— BEGIN Records for the exercise —
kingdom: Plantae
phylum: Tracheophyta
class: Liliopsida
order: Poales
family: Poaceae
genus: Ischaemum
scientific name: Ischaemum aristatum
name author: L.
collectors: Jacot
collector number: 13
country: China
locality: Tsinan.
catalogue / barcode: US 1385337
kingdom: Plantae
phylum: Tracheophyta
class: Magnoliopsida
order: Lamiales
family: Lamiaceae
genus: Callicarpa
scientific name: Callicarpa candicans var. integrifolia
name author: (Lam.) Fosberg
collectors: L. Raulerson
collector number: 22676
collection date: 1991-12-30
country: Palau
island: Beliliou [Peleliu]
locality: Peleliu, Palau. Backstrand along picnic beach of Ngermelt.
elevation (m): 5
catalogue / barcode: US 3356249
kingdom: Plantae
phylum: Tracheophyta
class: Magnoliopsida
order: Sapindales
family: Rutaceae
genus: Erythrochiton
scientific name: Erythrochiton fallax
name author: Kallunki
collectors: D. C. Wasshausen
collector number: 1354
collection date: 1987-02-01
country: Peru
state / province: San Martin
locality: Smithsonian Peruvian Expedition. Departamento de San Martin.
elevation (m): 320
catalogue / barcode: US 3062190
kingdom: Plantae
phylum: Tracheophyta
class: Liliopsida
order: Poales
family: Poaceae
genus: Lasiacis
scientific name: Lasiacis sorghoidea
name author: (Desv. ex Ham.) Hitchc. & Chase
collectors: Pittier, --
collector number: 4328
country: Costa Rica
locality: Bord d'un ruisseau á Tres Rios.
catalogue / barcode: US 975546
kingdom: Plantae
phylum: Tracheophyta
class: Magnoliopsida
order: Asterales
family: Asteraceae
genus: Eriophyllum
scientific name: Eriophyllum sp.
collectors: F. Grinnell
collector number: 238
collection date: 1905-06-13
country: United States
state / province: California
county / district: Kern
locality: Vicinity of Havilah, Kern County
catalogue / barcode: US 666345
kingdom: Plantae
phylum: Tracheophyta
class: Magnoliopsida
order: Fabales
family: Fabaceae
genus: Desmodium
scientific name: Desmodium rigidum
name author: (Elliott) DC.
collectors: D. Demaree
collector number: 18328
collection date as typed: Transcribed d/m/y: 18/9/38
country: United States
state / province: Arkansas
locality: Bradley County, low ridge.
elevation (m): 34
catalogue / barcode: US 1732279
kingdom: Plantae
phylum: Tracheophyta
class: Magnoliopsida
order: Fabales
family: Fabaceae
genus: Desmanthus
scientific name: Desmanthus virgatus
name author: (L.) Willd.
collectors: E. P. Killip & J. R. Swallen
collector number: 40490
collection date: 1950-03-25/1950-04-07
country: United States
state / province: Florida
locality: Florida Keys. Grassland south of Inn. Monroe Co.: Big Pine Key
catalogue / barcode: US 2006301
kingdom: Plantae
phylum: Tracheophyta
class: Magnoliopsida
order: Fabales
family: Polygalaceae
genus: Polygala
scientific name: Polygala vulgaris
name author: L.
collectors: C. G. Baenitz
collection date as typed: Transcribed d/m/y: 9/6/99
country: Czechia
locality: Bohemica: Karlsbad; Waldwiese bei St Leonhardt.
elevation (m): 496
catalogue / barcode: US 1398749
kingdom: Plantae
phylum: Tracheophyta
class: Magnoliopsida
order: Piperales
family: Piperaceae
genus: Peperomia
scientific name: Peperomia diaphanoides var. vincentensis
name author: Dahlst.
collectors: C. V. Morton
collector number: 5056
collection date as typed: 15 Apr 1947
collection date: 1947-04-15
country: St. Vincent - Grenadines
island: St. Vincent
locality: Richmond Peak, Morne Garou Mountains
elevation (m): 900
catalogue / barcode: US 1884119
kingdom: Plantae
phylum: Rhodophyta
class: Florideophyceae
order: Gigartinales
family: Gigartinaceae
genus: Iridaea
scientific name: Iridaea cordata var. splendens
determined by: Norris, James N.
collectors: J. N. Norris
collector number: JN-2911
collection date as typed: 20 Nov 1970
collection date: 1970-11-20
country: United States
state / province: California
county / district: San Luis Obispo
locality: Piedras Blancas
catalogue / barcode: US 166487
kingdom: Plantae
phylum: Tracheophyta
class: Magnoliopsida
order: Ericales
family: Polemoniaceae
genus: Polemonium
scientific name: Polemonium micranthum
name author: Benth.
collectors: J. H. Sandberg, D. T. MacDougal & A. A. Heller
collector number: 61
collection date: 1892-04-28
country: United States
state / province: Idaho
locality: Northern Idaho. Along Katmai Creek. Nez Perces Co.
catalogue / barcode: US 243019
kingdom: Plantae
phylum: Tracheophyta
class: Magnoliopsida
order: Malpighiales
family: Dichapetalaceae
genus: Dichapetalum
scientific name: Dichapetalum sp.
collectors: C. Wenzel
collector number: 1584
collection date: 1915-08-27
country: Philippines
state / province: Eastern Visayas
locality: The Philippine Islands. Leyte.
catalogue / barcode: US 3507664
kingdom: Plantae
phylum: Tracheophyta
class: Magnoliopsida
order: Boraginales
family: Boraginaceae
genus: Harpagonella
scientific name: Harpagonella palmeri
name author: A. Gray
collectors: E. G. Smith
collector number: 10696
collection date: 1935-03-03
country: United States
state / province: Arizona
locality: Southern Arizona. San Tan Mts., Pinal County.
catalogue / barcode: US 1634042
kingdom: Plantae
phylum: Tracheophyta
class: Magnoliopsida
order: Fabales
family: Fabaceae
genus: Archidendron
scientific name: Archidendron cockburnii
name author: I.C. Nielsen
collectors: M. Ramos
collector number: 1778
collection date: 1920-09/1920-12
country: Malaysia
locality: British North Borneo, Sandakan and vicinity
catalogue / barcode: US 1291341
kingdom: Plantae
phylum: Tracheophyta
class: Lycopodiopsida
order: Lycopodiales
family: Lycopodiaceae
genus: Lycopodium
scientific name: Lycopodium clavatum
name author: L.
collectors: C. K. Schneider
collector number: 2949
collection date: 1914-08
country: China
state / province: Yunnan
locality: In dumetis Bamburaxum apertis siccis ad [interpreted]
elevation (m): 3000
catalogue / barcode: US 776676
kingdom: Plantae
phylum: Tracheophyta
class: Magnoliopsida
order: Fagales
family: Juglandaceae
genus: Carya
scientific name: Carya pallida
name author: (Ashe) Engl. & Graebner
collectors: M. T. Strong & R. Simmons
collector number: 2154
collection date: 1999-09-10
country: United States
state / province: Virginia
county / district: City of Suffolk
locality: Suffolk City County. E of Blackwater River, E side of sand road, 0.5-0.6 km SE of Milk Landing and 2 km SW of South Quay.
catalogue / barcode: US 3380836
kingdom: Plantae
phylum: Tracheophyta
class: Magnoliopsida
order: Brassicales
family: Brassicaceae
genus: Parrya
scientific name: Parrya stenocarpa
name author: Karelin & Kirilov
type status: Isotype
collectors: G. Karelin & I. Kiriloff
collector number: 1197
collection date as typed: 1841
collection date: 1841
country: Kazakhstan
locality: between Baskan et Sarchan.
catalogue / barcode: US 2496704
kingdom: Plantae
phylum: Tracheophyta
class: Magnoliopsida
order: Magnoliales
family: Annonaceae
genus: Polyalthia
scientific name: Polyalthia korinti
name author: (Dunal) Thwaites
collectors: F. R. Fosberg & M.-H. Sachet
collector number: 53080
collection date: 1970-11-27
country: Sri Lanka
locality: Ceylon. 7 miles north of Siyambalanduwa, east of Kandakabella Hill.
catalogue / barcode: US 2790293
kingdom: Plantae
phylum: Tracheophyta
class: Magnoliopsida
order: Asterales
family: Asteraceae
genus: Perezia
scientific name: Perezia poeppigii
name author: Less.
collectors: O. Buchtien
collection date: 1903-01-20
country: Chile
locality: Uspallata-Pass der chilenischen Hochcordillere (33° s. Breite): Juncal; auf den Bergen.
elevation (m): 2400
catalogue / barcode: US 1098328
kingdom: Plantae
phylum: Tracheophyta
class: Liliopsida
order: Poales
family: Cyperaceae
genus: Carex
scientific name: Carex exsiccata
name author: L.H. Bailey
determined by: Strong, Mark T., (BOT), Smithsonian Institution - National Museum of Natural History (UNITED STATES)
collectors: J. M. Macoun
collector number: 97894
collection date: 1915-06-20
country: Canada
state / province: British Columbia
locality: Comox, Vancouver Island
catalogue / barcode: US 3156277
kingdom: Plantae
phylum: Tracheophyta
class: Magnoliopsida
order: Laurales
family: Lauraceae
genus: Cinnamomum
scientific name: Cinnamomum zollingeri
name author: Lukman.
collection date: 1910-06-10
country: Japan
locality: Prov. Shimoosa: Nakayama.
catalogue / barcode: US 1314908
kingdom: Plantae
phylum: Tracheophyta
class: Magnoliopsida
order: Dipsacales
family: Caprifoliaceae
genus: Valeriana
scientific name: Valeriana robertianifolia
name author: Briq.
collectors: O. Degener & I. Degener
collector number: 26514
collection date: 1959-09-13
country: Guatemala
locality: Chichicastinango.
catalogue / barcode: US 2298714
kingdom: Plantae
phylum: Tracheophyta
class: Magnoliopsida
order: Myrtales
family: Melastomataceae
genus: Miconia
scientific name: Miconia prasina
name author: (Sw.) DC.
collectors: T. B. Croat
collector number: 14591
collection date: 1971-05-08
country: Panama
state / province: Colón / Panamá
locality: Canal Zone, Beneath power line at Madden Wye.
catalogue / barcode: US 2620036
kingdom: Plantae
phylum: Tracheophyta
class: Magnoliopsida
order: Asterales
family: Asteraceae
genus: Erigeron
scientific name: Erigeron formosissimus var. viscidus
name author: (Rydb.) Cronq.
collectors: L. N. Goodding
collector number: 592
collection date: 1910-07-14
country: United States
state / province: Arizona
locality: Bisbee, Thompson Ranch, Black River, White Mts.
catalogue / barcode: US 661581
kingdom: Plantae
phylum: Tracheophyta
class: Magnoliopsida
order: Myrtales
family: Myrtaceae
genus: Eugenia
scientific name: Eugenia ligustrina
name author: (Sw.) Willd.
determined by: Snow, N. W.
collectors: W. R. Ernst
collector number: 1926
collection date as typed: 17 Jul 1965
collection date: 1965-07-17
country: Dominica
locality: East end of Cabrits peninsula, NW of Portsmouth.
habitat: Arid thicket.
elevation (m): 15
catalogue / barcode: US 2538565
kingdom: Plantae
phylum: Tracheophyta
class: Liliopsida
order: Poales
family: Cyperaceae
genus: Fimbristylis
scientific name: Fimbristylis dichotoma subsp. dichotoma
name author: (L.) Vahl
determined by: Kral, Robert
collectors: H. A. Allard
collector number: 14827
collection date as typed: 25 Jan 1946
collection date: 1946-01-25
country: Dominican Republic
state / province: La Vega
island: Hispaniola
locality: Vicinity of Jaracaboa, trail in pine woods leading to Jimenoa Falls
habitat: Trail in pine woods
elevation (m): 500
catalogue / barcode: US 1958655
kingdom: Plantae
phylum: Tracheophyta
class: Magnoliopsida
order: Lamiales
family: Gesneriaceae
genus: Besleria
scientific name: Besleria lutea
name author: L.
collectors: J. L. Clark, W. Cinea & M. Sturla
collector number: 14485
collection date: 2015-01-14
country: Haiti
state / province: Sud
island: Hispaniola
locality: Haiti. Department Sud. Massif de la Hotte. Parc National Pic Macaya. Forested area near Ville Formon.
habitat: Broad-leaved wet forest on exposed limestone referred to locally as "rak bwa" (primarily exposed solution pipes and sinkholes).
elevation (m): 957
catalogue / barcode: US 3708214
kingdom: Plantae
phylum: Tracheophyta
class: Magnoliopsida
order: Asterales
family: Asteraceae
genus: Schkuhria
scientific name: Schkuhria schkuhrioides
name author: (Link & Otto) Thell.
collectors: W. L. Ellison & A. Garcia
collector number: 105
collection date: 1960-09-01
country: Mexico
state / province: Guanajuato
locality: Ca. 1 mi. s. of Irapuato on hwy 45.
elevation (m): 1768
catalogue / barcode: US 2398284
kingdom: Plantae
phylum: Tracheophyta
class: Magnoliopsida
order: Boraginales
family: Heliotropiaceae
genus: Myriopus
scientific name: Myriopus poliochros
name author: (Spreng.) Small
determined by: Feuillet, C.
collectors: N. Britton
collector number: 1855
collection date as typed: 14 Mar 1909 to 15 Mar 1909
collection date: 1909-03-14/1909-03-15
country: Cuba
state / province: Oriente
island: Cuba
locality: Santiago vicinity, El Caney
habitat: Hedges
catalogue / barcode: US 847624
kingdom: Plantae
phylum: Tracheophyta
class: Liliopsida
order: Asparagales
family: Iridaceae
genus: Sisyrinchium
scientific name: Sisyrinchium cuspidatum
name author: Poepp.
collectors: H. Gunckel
— END Records for the exercise —
* _Aim_: Reproduce word for word the lines of the material above, starting at the line that contains "collectors: C. V. Morton" and ending at the line that contains "locality: British North", with both of those lines included.

* _Full response_:
collectors: C. V. Morton
collector number: 5056
collection date as typed: 15 Apr 1947
collection date: 1947-04-15
country: St. Vincent - Grenadines
island: St. Vincent
locality: Richmond Peak, Morne Garou Mountains
elevation (m): 900
catalogue / barcode: US 1884119
kingdom: Plantae
phylum: Rhodophyta
class: Florideophyceae
order: Gigartinales
family: Gigartinaceae
genus: Iridaea
scientific name: Iridaea cordata var. splendens
determined by: Norris, James N.
collectors: J. N. Norris
collector number: JN-2911
collection date as typed: 20 Nov 1970
collection date: 1970-11-20
country: United States
state / province: California
county / district: San Luis Obispo
locality: Piedras Blancas
catalogue / barcode: US 166487
kingdom: Plantae
phylum: Tracheophyta
class: Magnoliopsida
order: Ericales
family: Polemoniaceae
genus: Polemonium
scientific name: Polemonium micranthum
name author: Benth.
collectors: J. H. Sandberg, D. T. MacDougal & A. A. Heller
collector number: 61
collection date: 1892-04-28
country: United States
state / province: Idaho
locality: Northern Idaho. Along Katmai Creek. Nez Perces Co.
catalogue / barcode: US 243019
kingdom: Plantae
phylum: Tracheophyta
class: Magnoliopsida
order: Malpighiales
family: Dichapetalaceae
genus: Dichapetalum
scientific name: Dichapetalum sp.
collectors: C. Wenzel
collector number: 1584
collection date: 1915-08-27
country: Philippines
state / province: Eastern Visayas
locality: The Philippine Islands. Leyte.
catalogue / barcode: US 3507664
kingdom: Plantae
phylum: Tracheophyta
class: Magnoliopsida
order: Boraginales
family: Boraginaceae
genus: Harpagonella
scientific name: Harpagonella palmeri
name author: A. Gray
collectors: E. G. Smith
collector number: 10696
collection date: 1935-03-03
country: United States
state / province: Arizona
locality: Southern Arizona. San Tan Mts., Pinal County.
catalogue / barcode: US 1634042
kingdom: Plantae
phylum: Tracheophyta
class: Magnoliopsida
order: Fabales
family: Fabaceae
genus: Archidendron
scientific name: Archidendron cockburnii
name author: I.C. Nielsen
collectors: M. Ramos
collector number: 1778
collection date: 1920-09/1920-12
country: Malaysia
locality: British North Borneo, Sandakan and vicinity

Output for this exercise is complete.